→ **Source passage**:
+++

You've had that happen to find yourself at the kitchen table at 03:00 a.m.

01:11:06

The worst one is I try to convince myself that I'll remember it because I'm late. I'm like, you're gonna remember. Don't worry about it. You'll definitely remember that. Yeah, remember it. I remembered, like, one of them ever. But I write them down now.

01:11:23

I do, too. I got a small legal pad beside my bed, like the little one, and I got one. This is a crazy place, but I have one on top of my commode.

01:11:30

Mmm, that's a good.

01:11:31

So in case I'm going in there to pee or something. And on the way there, just. Yeah, sometimes, too, I have to grab my phone and do melodies in the middle of the night, because I have dreamed of melodies before, like, stone cold melodies in my dreams. Like, if somebody saved me, melody was in my dream, the first words. The problem was me and Deray joke about it. It took us 2 hours to write the song that would have took us 20 minutes to write because I was convinced somebody saved me was supposed to be the chorus.

01:11:59

Oh, interesting.

01:12:03

I know I'm weird when I talk about stuff like this, Joe, but this is how the universe works. I don't think I was wrong, because when Eminem ended up taking that song, you know, eminem redid that song.

01:12:12

Oh, yeah.

01:12:13

You got to hear it. It's crazy. Eminem redid the song. And he took the verse from somebody, saved me the first verse and made it the chorus. Whoa. So his version of it is he's rapping, and then my first verse is the chorus, and then he raps again, and my first verse is the chorus again. So maybe I was kind of right in the groom. I kept going back to like, you should tell him.

01:12:35

Did you ever tell him that before you did?

01:12:37

Never even told him the story. It gets. Joe, I'm fucking flipping. It gets even deeper, dog. John Manili, my manager, calls me and goes, he says, paul Rosenberg, just call me. That's Emma's manager. He says, I think Eminem wants to do something to save me. I didn't ask John Manili right then, Joe. I said, man, I hope he takes the first verse and samples it. That's all I said. And John said, whatever. I don't know what he wants to do with it. We just sent it over because, you know, Eminem is the greatest ever. You don't send them instructions or notes or ideas. You know what I'm saying? You're just like, yo, and we didn't talk about that until we met. And he was just as whipped out, too, because the funny part about him was he was struggling with whether or not he was going to keep the original chorus and do somebody save me at the end, or do somebody save me as the chorus and put the original chorus at the end? And he ended up doing somebody save me in the original chorus at the end. So he fought the battle the opposite of the way I fought it.

01:13:26

It's crazy, right, how art works that way.

01:13:28

It is crazy. It's crazy where those things come from. From the muse, you know? And you gotta respect the muse, you know? And, like, I think when you're writing a lot, like, you are like, that muse is, like, ready to go. Like, you're tuned into whatever that is that gives you those ideas for songs. You're just, like, searching for it. You're in the mode of searching for it.

+++

→ **Tasks and exercises**:
1: Which timestamps in the transcript fall within minute 01:11?
2: Can you retype the part of the transcript from "So in case I'm" to "redid that song."?
The data after this transcript comes from another source.

+++

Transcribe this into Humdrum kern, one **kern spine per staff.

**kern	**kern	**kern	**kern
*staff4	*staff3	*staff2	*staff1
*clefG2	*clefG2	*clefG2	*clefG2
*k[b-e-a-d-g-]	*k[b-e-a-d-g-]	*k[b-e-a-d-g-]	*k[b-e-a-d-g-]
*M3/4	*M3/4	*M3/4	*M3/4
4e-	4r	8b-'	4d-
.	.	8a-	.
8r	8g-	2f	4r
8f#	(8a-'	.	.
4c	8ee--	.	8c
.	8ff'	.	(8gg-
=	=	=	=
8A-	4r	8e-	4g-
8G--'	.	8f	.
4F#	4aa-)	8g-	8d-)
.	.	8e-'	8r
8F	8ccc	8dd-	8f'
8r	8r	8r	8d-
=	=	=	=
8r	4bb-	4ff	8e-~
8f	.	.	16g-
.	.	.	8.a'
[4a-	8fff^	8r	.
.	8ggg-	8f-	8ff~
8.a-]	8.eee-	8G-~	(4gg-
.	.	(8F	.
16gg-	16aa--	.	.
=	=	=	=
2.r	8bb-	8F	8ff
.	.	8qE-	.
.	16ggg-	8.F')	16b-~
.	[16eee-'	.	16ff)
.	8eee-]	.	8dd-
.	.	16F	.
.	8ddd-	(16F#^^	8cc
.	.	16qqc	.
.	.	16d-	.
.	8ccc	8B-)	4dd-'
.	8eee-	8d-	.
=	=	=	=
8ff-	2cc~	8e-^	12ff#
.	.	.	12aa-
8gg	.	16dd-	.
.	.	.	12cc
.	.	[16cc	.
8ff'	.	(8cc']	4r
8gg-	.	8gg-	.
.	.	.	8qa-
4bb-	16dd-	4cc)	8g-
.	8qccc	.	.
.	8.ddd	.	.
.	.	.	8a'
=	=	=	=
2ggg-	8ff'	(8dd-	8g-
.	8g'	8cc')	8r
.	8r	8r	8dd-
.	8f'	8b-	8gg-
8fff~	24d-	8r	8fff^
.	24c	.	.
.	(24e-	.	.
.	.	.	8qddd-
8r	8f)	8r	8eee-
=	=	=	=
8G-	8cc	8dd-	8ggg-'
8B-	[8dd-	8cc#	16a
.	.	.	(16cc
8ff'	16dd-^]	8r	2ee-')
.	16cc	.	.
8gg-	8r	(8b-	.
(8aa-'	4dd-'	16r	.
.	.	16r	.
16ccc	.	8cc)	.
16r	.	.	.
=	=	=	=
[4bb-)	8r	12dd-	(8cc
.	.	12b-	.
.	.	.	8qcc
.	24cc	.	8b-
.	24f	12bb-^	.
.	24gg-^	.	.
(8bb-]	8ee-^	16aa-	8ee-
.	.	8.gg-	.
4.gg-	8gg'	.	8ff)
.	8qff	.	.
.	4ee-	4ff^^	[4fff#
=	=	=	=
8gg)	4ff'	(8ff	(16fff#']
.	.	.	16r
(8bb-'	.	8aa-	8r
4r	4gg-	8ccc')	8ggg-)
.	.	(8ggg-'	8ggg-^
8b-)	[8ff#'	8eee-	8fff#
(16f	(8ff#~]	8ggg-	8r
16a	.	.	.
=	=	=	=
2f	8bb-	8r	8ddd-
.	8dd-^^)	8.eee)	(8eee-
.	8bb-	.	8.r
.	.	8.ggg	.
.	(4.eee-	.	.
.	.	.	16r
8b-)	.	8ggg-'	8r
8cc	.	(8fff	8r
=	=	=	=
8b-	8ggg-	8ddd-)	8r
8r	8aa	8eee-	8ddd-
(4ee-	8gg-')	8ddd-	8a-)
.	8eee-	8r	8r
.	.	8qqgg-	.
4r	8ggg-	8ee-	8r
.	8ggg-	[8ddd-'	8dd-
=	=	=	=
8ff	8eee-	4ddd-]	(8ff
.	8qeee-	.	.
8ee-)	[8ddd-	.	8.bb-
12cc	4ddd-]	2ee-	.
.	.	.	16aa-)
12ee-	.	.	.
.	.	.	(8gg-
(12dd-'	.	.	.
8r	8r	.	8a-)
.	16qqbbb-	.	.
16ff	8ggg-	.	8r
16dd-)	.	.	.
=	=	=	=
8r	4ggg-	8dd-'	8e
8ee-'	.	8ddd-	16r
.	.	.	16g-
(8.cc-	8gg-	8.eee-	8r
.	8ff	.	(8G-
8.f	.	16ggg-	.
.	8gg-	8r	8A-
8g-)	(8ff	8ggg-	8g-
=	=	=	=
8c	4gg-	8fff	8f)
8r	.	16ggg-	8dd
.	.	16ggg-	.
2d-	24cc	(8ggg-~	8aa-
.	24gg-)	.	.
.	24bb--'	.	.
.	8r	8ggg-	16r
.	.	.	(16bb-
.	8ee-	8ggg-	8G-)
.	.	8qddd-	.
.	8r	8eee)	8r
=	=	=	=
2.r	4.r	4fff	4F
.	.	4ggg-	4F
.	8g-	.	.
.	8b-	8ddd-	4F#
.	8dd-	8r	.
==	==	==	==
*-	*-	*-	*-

+++

→ **Answers below**:
1: 01:11:06, 01:11:23, 01:11:30, 01:11:31, 01:11:59

2:
So in case I'm going in there to pee or something. And on the way there, just. Yeah, sometimes, too, I have to grab my phone and do melodies in the middle of the night, because I have dreamed of melodies before, like, stone cold melodies in my dreams. Like, if somebody saved me, melody was in my dream, the first words. The problem was me and Deray joke about it. It took us 2 hours to write the song that would have took us 20 minutes to write because I was convinced somebody saved me was supposed to be the chorus.

01:11:59

Oh, interesting.

01:12:03

I know I'm weird when I talk about stuff like this, Joe, but this is how the universe works. I don't think I was wrong, because when Eminem ended up taking that song, you know, eminem redid that song.